On Sun, Dec 09, 2007 at 02:09:36PM -0600, Les Mikesell wrote:
Axel Thimm wrote:
Sorry, that's not possible. Just to give an example: For some reason you favour repo A and make it trump over repo B. Both repos ship libfoo and repo B ships also appbaz needing libfoo with a couple more configure options turned on.
No smart package manager in the world will detect this breakage. One could strat thinking about stricter dependencies etc. but there will always be real-world scenarios like the above spoiling your master plan.
How much more information would rpm/yum need to store and consider in order to understand that they should never overwrite a package from one repository with one from a different repository without explicit instructions?
Les, please read the example again. It assumes that rpm/yum already does so (and indeed with some plugins you can do that), but shows that you still end up with a broken system.
I still don't understand. If I had the ablility to specify which repo to use for libfoo and either the enhanced libfoo is backwards compatible or I can specify that all things depending on libfoo come from repo B, then subsequently the system knows enough not to overwrite repo B's packages with potentially different packages from some other repo, what will break?
You now input information that you probably only get after your system has been broken. How would you (or and other end-user) know in advance that one would need to special-treat libfoo? The typical user wouldn't even know what libs are needed for the app he/she wants to install.

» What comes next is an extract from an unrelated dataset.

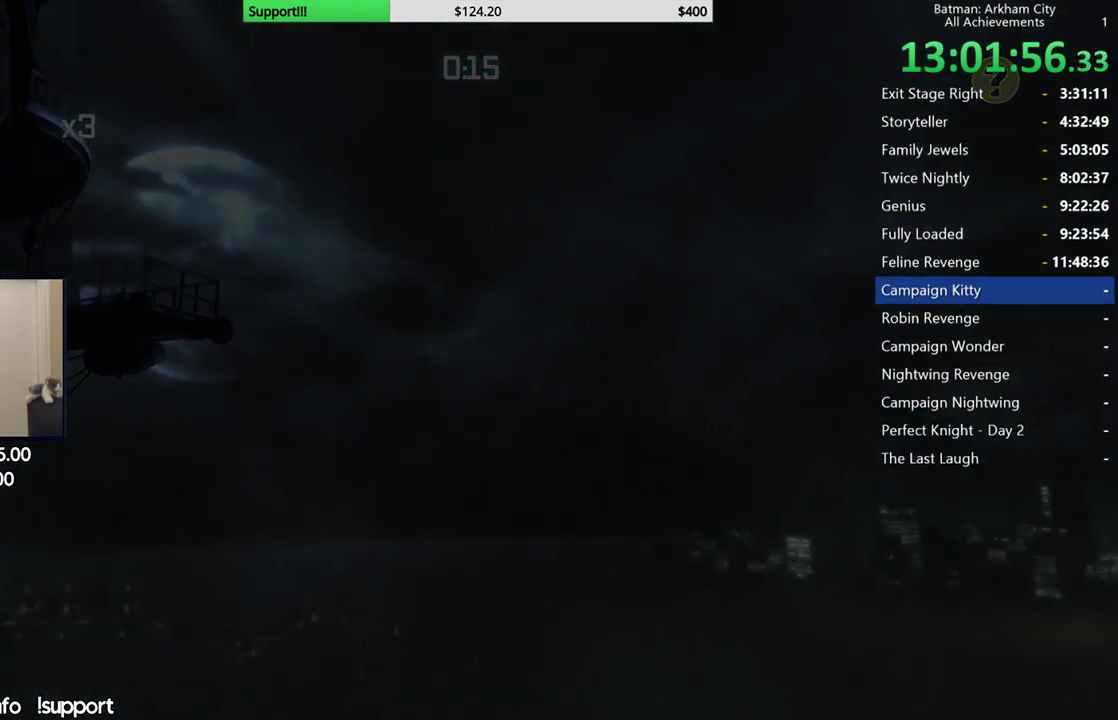
{"buttons": [], "left_stick": "center", "right_stick": "center", "button_events": []}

And let's make the example insoluble: Now consider repo A shipping appbar which needs different build options than repo B's appbaz. Now the only thing that could save the day would be repo A and B talking.

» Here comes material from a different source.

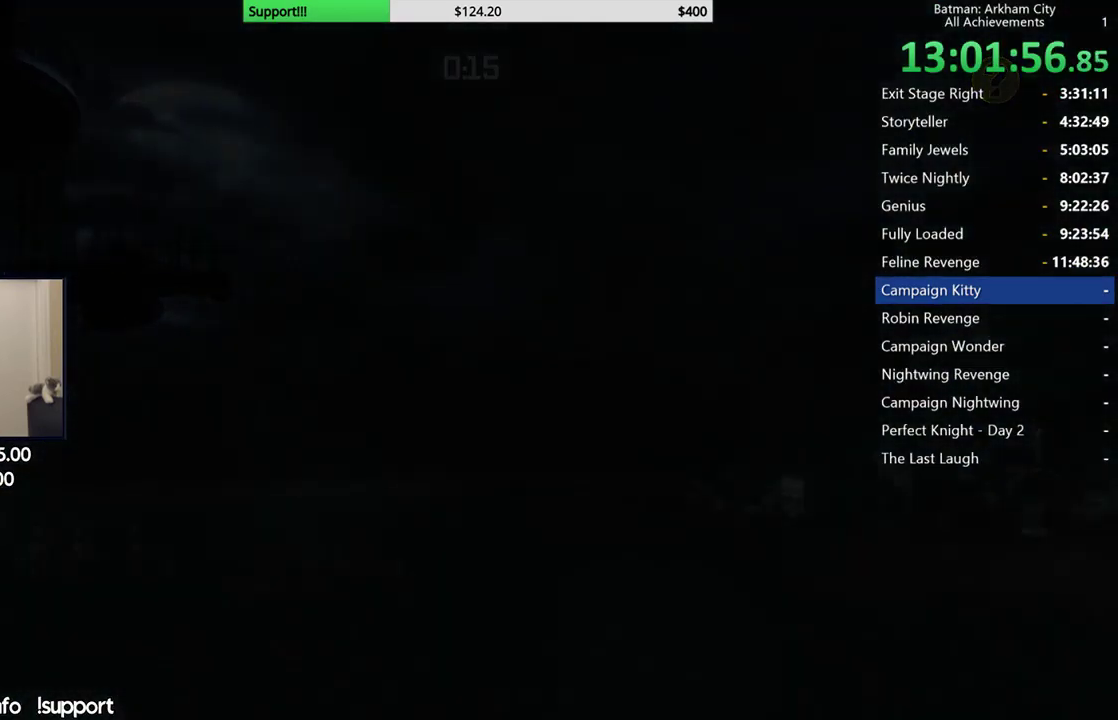
{"buttons": [], "left_stick": "center", "right_stick": "center", "button_events": []}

I'll just repeat myself: If the packagers don't cooperate no technical solution will be able to really cover compatibilty problems. You'll paper over some of them and create a false feeling that you have mastered the compatibility problem and still wonder later why it doesn't work. I've seen dozen of such false bug reports which I call "partial/selective enabling of repos". Google the last term and you find many bad examples of such "solutions".
You'll find examples of where things in a single repository are incompatible with each other for certain periods of time
Which is a very bad repo design - that's why the idioms from Debian and Madriva concerning forward/backward compatibility libs are a must and not a nice-to-have option.

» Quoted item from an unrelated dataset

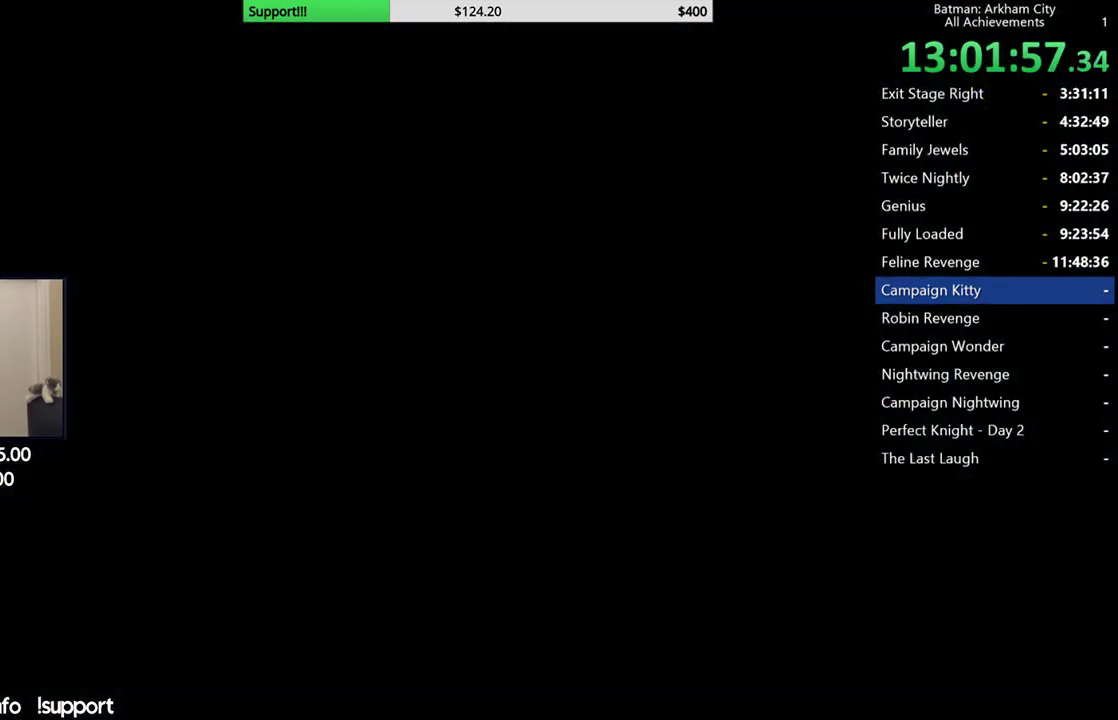
{"buttons": [], "left_stick": "center", "right_stick": "center", "button_events": []}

so expecting perfection is obviously impossible. A technical means to control what you load won't stop you from doing something wrong but it would permit you do it right and keep it that way across updates.
Perfection? No one is asking for that, but broken depsolver settings from priorities/weighing/name-it-as-you-like have cost me too much support time. It creates a per-user different invalid bug scenario which the repo managers have to untangle only to find out that appbaz was forced to work against another repo's libfoo due to per-user preferences.
Yes, per-user bugs are hideous and by design a bug in itself.